EXTRACTED DATA below:
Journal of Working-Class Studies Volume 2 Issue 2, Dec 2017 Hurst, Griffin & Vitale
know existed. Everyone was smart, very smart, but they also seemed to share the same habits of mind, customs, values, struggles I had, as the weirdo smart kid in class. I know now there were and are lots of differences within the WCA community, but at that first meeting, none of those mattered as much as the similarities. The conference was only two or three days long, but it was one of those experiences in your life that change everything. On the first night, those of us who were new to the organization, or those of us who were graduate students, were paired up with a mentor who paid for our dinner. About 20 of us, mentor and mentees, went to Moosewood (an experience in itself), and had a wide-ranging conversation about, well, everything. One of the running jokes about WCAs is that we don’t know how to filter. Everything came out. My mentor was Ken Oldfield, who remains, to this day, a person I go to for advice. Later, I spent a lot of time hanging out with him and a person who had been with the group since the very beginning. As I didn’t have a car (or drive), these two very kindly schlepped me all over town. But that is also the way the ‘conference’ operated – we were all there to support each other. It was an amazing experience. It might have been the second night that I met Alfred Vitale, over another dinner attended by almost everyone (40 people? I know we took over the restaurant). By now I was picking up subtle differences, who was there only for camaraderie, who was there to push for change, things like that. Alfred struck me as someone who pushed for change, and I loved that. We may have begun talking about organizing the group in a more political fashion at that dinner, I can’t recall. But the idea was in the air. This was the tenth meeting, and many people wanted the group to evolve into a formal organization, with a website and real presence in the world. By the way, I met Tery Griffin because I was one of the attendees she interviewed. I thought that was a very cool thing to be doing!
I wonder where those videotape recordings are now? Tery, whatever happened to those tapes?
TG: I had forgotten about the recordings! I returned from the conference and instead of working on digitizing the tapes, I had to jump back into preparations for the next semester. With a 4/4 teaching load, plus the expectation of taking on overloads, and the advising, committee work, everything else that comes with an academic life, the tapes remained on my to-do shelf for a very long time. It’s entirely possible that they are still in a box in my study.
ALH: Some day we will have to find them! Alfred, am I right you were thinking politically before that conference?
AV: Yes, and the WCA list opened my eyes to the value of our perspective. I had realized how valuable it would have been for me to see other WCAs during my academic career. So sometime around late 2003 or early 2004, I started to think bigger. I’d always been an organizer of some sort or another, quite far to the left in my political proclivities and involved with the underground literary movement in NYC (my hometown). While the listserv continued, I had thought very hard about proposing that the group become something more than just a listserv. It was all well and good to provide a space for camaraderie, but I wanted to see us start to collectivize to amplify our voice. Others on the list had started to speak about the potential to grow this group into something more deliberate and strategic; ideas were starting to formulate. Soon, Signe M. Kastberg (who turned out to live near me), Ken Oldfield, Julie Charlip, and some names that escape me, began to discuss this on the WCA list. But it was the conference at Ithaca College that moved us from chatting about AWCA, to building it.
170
End of EXTRACTED DATA.
» WHAT IS BEING ASKED: Every entry needs to be retyped exactly.

» ANSWER FOR THIS EXERCISE:
Journal of Working-Class Studies Volume 2 Issue 2, Dec 2017 Hurst, Griffin & Vitale
know existed. Everyone was smart, very smart, but they also seemed to share the same habits of mind, customs, values, struggles I had, as the weirdo smart kid in class. I know now there were and are lots of differences within the WCA community, but at that first meeting, none of those mattered as much as the similarities. The conference was only two or three days long, but it was one of those experiences in your life that change everything. On the first night, those of us who were new to the organization, or those of us who were graduate students, were paired up with a mentor who paid for our dinner. About 20 of us, mentor and mentees, went to Moosewood (an experience in itself), and had a wide-ranging conversation about, well, everything. One of the running jokes about WCAs is that we don’t know how to filter. Everything came out. My mentor was Ken Oldfield, who remains, to this day, a person I go to for advice. Later, I spent a lot of time hanging out with him and a person who had been with the group since the very beginning. As I didn’t have a car (or drive), these two very kindly schlepped me all over town. But that is also the way the ‘conference’ operated – we were all there to support each other. It was an amazing experience. It might have been the second night that I met Alfred Vitale, over another dinner attended by almost everyone (40 people? I know we took over the restaurant). By now I was picking up subtle differences, who was there only for camaraderie, who was there to push for change, things like that. Alfred struck me as someone who pushed for change, and I loved that. We may have begun talking about organizing the group in a more political fashion at that dinner, I can’t recall. But the idea was in the air. This was the tenth meeting, and many people wanted the group to evolve into a formal organization, with a website and real presence in the world. By the way, I met Tery Griffin because I was one of the attendees she interviewed. I thought that was a very cool thing to be doing!
I wonder where those videotape recordings are now? Tery, whatever happened to those tapes?
TG: I had forgotten about the recordings! I returned from the conference and instead of working on digitizing the tapes, I had to jump back into preparations for the next semester. With a 4/4 teaching load, plus the expectation of taking on overloads, and the advising, committee work, everything else that comes with an academic life, the tapes remained on my to-do shelf for a very long time. It’s entirely possible that they are still in a box in my study.
ALH: Some day we will have to find them! Alfred, am I right you were thinking politically before that conference?
AV: Yes, and the WCA list opened my eyes to the value of our perspective. I had realized how valuable it would have been for me to see other WCAs during my academic career. So sometime around late 2003 or early 2004, I started to think bigger. I’d always been an organizer of some sort or another, quite far to the left in my political proclivities and involved with the underground literary movement in NYC (my hometown). While the listserv continued, I had thought very hard about proposing that the group become something more than just a listserv. It was all well and good to provide a space for camaraderie, but I wanted to see us start to collectivize to amplify our voice. Others on the list had started to speak about the potential to grow this group into something more deliberate and strategic; ideas were starting to formulate. Soon, Signe M. Kastberg (who turned out to live near me), Ken Oldfield, Julie Charlip, and some names that escape me, began to discuss this on the WCA list. But it was the conference at Ithaca College that moved us from chatting about AWCA, to building it.
170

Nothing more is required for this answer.